Activity:
Work through the material below and count the lines holding the word "parkowania"; give that count and nothing more.

Recorded information:
= Beginning of Section =

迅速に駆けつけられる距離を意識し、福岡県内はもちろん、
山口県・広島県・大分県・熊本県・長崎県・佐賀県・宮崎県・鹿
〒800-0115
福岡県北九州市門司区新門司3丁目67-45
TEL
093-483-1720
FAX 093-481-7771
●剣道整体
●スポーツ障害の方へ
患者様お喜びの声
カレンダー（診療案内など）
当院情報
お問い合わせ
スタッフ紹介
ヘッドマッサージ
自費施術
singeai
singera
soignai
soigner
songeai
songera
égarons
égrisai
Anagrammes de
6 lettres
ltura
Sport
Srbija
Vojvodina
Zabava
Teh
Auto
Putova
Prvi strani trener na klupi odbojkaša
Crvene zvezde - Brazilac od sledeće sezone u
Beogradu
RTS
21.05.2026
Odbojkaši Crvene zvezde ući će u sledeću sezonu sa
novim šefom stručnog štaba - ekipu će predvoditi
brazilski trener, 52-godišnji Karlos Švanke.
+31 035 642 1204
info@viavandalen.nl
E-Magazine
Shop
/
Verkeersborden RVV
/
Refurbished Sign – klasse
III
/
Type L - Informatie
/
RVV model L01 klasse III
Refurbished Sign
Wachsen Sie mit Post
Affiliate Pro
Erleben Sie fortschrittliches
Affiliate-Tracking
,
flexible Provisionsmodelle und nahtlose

= End of Section =
= Beginning of Section =

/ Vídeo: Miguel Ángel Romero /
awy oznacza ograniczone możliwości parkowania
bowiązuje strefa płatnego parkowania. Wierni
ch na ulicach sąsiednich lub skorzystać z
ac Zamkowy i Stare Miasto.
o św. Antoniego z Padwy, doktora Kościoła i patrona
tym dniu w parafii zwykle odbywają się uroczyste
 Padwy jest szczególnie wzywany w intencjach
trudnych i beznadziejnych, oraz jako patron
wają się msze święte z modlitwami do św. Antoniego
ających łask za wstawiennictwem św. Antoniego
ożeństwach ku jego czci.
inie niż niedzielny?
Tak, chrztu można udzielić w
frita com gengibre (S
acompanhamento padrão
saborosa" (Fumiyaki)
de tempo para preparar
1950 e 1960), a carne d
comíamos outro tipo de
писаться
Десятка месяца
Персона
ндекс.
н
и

= End of Section =

Output for this exercise:
2